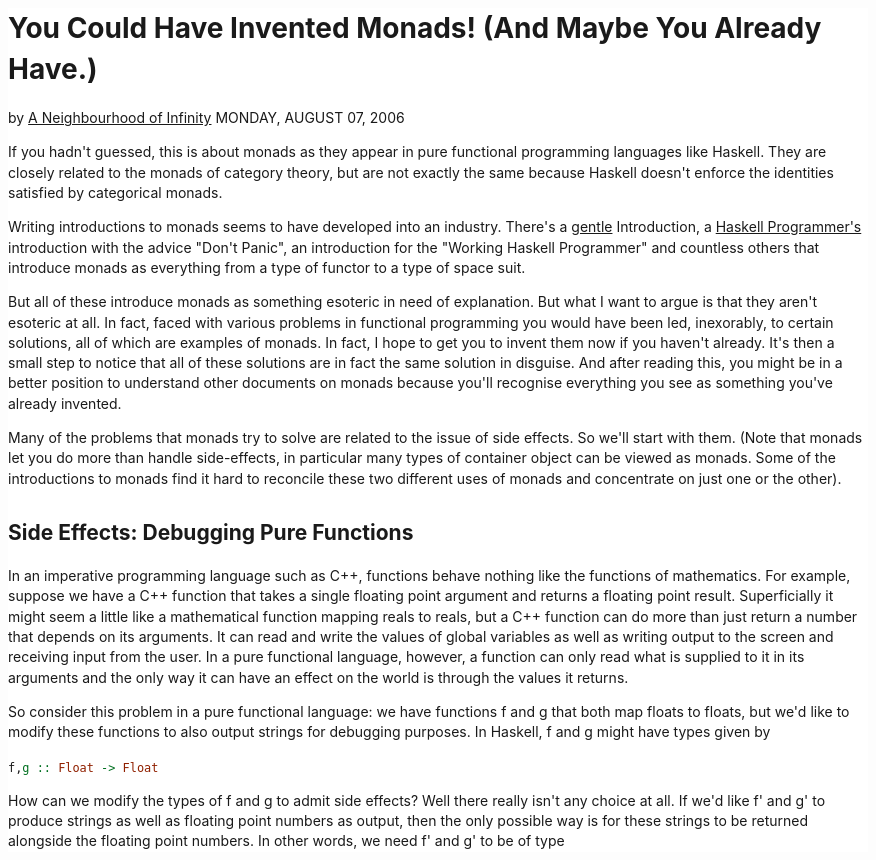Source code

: # You Could Have Invented Monads! (And Maybe You Already Have.)

by [A Neighbourhood of Infinity](http://blog.sigfpe.com/2006/08/you-could-have-invented-monads-and.html)
MONDAY, AUGUST 07, 2006

If you hadn't guessed, this is about monads as they appear in pure functional programming languages like Haskell. They are closely related to the monads of category theory, but are not exactly the same because Haskell doesn't enforce the identities satisfied by categorical monads.

Writing introductions to monads seems to have developed into an industry. There's a [gentle](https://www.haskell.org/tutorial/monads.html) Introduction, a [Haskell Programmer's](http://lambda-the-ultimate.org/node/1183) introduction with the advice "Don't Panic", an introduction for the "Working Haskell Programmer" and countless others that introduce monads as everything from a type of functor to a type of space suit.

But all of these introduce monads as something esoteric in need of explanation. But what I want to argue is that they aren't esoteric at all. In fact, faced with various problems in functional programming you would have been led, inexorably, to certain solutions, all of which are examples of monads. In fact, I hope to get you to invent them now if you haven't already. It's then a small step to notice that all of these solutions are in fact the same solution in disguise. And after reading this, you might be in a better position to understand other documents on monads because you'll recognise everything you see as something you've already invented.

Many of the problems that monads try to solve are related to the issue of side effects. So we'll start with them. (Note that monads let you do more than handle side-effects, in particular many types of container object can be viewed as monads. Some of the introductions to monads find it hard to reconcile these two different uses of monads and concentrate on just one or the other).

## Side Effects: Debugging Pure Functions

In an imperative programming language such as C++, functions behave nothing like the functions of mathematics. For example, suppose we have a C++ function that takes a single floating point argument and returns a floating point result. Superficially it might seem a little like a mathematical function mapping reals to reals, but a C++ function can do more than just return a number that depends on its arguments. It can read and write the values of global variables as well as writing output to the screen and receiving input from the user. In a pure functional language, however, a function can only read what is supplied to it in its arguments and the only way it can have an effect on the world is through the values it returns.

So consider this problem in a pure functional language: we have functions f and g that both map floats to floats, but we'd like to modify these functions to also output strings for debugging purposes. In Haskell, f and g might have types given by

```Haskell
f,g :: Float -> Float
```

How can we modify the types of f and g to admit side effects? Well there really isn't any choice at all. If we'd like f' and g' to produce strings as well as floating point numbers as output, then the only possible way is for these strings to be returned alongside the floating point numbers. In other words, we need f' and g' to be of type
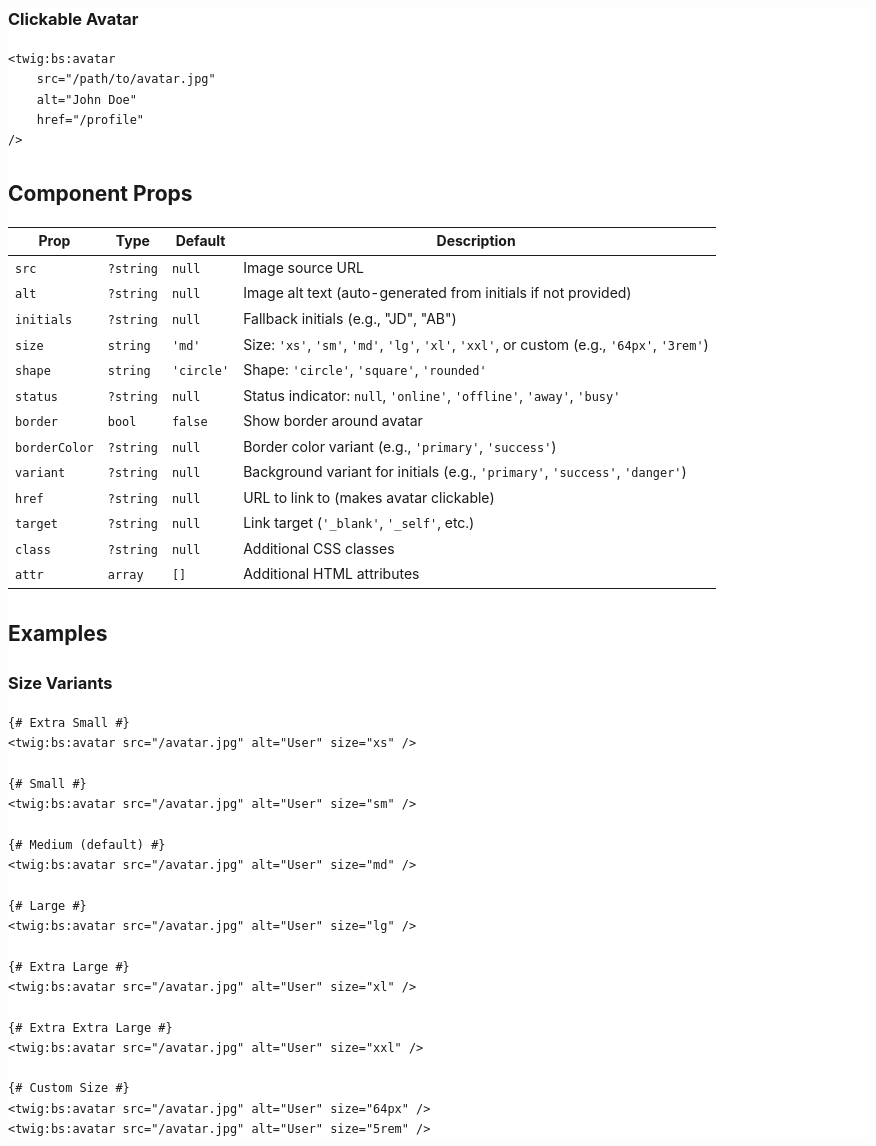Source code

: ### Clickable Avatar

```twig
<twig:bs:avatar 
    src="/path/to/avatar.jpg" 
    alt="John Doe"
    href="/profile" 
/>
```

## Component Props

| Prop | Type | Default | Description |
|------|------|---------|-------------|
| `src` | `?string` | `null` | Image source URL |
| `alt` | `?string` | `null` | Image alt text (auto-generated from initials if not provided) |
| `initials` | `?string` | `null` | Fallback initials (e.g., "JD", "AB") |
| `size` | `string` | `'md'` | Size: `'xs'`, `'sm'`, `'md'`, `'lg'`, `'xl'`, `'xxl'`, or custom (e.g., `'64px'`, `'3rem'`) |
| `shape` | `string` | `'circle'` | Shape: `'circle'`, `'square'`, `'rounded'` |
| `status` | `?string` | `null` | Status indicator: `null`, `'online'`, `'offline'`, `'away'`, `'busy'` |
| `border` | `bool` | `false` | Show border around avatar |
| `borderColor` | `?string` | `null` | Border color variant (e.g., `'primary'`, `'success'`) |
| `variant` | `?string` | `null` | Background variant for initials (e.g., `'primary'`, `'success'`, `'danger'`) |
| `href` | `?string` | `null` | URL to link to (makes avatar clickable) |
| `target` | `?string` | `null` | Link target (`'_blank'`, `'_self'`, etc.) |
| `class` | `?string` | `null` | Additional CSS classes |
| `attr` | `array` | `[]` | Additional HTML attributes |

## Examples

### Size Variants

```twig
{# Extra Small #}
<twig:bs:avatar src="/avatar.jpg" alt="User" size="xs" />

{# Small #}
<twig:bs:avatar src="/avatar.jpg" alt="User" size="sm" />

{# Medium (default) #}
<twig:bs:avatar src="/avatar.jpg" alt="User" size="md" />

{# Large #}
<twig:bs:avatar src="/avatar.jpg" alt="User" size="lg" />

{# Extra Large #}
<twig:bs:avatar src="/avatar.jpg" alt="User" size="xl" />

{# Extra Extra Large #}
<twig:bs:avatar src="/avatar.jpg" alt="User" size="xxl" />

{# Custom Size #}
<twig:bs:avatar src="/avatar.jpg" alt="User" size="64px" />
<twig:bs:avatar src="/avatar.jpg" alt="User" size="5rem" />
```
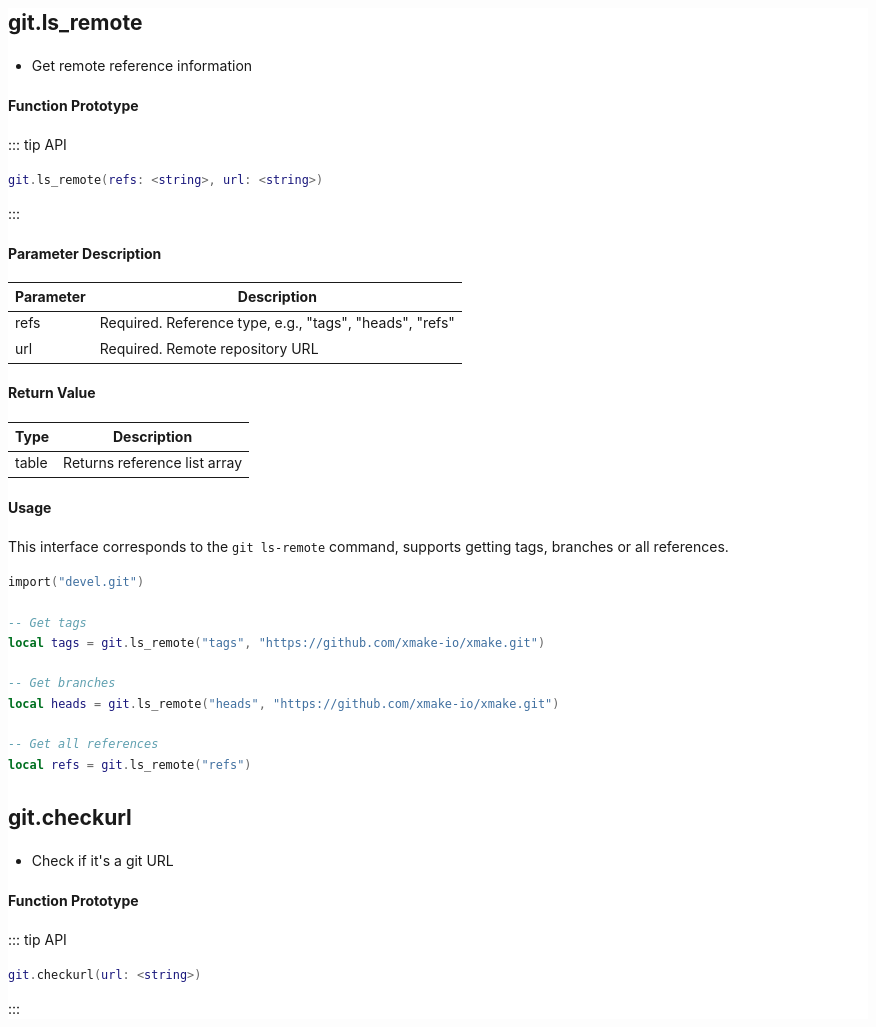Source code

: ## git.ls_remote

- Get remote reference information

#### Function Prototype

::: tip API
```lua
git.ls_remote(refs: <string>, url: <string>)
```
:::

#### Parameter Description

| Parameter | Description |
|-----------|-------------|
| refs | Required. Reference type, e.g., "tags", "heads", "refs" |
| url | Required. Remote repository URL |

#### Return Value

| Type | Description |
|------|-------------|
| table | Returns reference list array |

#### Usage

This interface corresponds to the `git ls-remote` command, supports getting tags, branches or all references.

```lua
import("devel.git")

-- Get tags
local tags = git.ls_remote("tags", "https://github.com/xmake-io/xmake.git")

-- Get branches
local heads = git.ls_remote("heads", "https://github.com/xmake-io/xmake.git")

-- Get all references
local refs = git.ls_remote("refs")
```

## git.checkurl

- Check if it's a git URL

#### Function Prototype

::: tip API
```lua
git.checkurl(url: <string>)
```
:::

====================

§ Task brief
When you reach the line containing "- Check if it's a git URL" in the data above, retype it and each line after it through the final one, exactly as written.

§ Exercise result
- Check if it's a git URL

#### Function Prototype

::: tip API
```lua
git.checkurl(url: <string>)
```
:::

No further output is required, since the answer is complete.